_Exercise tasks_:
1. In the mailing-list excerpt on range invalidation, which program was Will Deacon running when he saw the issue trigger regularly?
2. Pick up the mailing-list excerpt on range invalidation right after its final sentence and keep it going.

_Given passage_:
'''
On Tue, Oct 28, 2014 at 04:25:35PM +0000, Linus Torvalds wrote:
> On Tue, Oct 28, 2014 at 9:07 AM, Will Deacon <will.deacon@....com> wrote:
> > I was certainly seeing this issue trigger regularly when running firefox,
> > but I'll need to dig and find out the differences in range size.
> 
> I'm wondering whether that was perhaps because of the mix-up with
> initialization of the range. Afaik, that would always break your
> min/max thing for the first batch (and since the batches are fairly
> large, "first" may be "only")
> 
> But hey. it's possible that firefox does some big mappings but only
> populates the beginning. Most architectures don't tend to have
> excessive glass jaws in this area: invalidating things page-by-page is
> invariably so slow that at some point you just go "just do the whole
> range".
'''
_Records_:
'''
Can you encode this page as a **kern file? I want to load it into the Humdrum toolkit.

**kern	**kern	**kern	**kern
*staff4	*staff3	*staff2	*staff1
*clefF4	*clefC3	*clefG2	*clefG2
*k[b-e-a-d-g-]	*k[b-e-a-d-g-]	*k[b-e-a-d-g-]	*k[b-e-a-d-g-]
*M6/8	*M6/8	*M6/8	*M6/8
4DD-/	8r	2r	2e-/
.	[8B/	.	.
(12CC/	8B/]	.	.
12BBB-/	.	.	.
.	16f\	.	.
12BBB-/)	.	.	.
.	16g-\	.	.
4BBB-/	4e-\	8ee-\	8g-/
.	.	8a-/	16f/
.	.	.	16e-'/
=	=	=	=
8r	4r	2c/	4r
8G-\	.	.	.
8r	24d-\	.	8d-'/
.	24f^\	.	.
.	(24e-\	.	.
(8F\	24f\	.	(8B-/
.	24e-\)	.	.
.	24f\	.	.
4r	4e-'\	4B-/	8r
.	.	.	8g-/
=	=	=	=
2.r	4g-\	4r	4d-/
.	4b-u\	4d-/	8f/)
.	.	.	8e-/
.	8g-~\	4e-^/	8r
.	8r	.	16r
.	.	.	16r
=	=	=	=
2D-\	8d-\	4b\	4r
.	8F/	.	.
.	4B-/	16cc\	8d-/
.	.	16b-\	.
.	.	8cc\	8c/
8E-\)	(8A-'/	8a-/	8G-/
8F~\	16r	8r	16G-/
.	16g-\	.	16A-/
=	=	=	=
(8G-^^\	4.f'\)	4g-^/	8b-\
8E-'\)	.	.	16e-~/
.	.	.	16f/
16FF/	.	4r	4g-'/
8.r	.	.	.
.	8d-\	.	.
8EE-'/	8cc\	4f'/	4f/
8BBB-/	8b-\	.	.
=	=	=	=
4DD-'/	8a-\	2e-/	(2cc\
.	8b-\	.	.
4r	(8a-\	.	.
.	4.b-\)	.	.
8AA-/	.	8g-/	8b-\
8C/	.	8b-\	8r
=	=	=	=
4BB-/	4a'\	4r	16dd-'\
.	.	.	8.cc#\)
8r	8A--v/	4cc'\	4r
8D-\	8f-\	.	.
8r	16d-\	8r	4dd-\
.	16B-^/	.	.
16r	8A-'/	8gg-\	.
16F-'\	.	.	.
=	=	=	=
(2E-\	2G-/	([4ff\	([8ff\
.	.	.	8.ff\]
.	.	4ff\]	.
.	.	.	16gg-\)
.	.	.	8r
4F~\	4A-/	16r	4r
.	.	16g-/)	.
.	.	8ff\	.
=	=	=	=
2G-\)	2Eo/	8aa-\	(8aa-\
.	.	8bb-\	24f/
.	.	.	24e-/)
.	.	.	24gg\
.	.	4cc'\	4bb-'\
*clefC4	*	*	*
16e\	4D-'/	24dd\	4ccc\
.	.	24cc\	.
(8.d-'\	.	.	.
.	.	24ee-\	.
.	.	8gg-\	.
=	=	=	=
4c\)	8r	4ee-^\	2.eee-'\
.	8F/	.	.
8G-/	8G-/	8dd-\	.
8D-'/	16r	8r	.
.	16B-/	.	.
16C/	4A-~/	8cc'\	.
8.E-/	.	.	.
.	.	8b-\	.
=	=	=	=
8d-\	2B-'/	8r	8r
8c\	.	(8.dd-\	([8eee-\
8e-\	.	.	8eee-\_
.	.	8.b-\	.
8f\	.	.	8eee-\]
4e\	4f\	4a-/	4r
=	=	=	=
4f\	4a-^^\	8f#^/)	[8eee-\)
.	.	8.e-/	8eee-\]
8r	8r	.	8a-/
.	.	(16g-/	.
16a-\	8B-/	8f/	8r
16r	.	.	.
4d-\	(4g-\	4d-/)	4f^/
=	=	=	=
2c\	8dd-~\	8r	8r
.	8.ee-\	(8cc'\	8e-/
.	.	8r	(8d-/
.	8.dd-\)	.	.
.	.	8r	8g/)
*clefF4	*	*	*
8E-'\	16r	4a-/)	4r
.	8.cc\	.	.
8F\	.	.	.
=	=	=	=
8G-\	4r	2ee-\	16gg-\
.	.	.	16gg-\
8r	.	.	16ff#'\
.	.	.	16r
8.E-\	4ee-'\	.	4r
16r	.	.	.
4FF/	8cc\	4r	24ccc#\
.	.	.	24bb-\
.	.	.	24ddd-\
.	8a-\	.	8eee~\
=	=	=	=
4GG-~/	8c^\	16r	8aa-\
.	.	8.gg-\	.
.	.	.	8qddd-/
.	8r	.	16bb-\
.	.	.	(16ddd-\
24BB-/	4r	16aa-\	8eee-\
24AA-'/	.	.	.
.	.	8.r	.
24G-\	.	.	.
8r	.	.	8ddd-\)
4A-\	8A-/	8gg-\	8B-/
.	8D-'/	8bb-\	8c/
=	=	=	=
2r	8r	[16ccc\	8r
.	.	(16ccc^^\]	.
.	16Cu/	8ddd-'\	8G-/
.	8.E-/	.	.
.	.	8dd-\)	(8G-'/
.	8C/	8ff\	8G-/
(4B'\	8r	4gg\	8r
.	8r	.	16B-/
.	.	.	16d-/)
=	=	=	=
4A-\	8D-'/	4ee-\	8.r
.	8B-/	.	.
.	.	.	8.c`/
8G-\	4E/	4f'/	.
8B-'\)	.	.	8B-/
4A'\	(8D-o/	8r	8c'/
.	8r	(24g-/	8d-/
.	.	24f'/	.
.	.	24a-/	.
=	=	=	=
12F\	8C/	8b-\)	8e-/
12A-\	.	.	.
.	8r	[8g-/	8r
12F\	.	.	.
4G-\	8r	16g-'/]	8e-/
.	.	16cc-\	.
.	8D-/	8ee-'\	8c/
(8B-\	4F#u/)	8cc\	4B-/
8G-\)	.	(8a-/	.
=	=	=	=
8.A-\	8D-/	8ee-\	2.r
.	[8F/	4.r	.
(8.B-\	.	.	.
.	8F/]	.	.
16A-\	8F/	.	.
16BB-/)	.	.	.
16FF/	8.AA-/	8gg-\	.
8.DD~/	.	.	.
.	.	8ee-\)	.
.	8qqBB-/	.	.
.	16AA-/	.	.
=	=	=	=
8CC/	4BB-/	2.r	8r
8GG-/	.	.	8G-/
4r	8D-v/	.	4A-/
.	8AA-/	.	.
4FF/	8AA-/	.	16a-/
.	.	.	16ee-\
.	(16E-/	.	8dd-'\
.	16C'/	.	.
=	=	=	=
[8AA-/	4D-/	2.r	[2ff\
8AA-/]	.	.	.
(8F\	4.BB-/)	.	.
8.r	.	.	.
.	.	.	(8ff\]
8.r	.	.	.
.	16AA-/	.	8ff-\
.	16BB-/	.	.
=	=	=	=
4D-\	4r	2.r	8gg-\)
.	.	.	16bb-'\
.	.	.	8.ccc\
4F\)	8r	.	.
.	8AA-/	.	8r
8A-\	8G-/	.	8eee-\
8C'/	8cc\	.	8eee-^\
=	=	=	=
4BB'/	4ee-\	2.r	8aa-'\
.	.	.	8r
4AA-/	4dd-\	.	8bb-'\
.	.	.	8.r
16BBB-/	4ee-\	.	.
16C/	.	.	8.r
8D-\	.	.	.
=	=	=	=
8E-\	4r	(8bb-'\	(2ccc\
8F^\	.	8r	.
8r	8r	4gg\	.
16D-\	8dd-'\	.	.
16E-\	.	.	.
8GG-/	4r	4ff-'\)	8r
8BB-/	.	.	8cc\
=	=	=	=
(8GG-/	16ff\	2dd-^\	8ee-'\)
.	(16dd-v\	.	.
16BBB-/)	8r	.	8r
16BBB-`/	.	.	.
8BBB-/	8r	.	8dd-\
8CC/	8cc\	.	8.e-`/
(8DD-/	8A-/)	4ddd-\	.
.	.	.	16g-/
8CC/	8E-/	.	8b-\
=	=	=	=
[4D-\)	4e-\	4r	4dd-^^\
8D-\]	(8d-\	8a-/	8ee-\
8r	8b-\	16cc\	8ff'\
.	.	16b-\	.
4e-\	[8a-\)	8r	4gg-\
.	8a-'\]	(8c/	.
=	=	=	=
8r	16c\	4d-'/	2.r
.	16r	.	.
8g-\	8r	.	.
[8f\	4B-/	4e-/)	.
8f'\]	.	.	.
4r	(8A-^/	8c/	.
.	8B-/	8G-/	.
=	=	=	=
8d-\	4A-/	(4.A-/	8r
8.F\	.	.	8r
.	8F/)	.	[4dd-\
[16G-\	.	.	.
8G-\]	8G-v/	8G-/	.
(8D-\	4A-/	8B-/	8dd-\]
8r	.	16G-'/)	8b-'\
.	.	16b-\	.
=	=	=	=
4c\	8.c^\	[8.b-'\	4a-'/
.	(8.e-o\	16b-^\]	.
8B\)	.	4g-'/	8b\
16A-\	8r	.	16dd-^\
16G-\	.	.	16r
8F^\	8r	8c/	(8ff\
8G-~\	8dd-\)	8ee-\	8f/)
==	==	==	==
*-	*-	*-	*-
'''
_Answers to the exercise_:
1. He was running firefox.

2.
> 
> > Since we have hardware broadcasting of TLB invalidations on ARM, it is
> > in our interest to keep the number of outstanding operations as small as
> > possible, particularly on large systems where we don't get the targetted
> > shootdown with a single message that you can perform using IPIs (i.e.
> > you can only broadcast to all or no CPUs, and that happens for each pte).
> 
> Do you seriously *have* to broadcast for each pte?
> 
> Because that is quite frankly moronic.  We batch things up in software
> for a real good reason: doing things one entry at a time just cannot
> ever scale. At some point (and that point is usually not even very far
> away), it's much better to do a single invalidate over a range. The
> cost of having to refill the TLB's is *much* smaller than the cost of
> doing tons of cross-CPU invalidates.

I don't think that's necessarily true, at least not on the systems I'm
familiar with. A table walk can be comparatively expensive, particularly
when virtualisation is involved and the depth of the host and guest page
tables starts to grow -- we're talking >20 memory accesses per walk. By
contrast, the TLB invalidation messages are asynchronous and carried on
the interconnect (a DSB instruction is used to synchronise the updates).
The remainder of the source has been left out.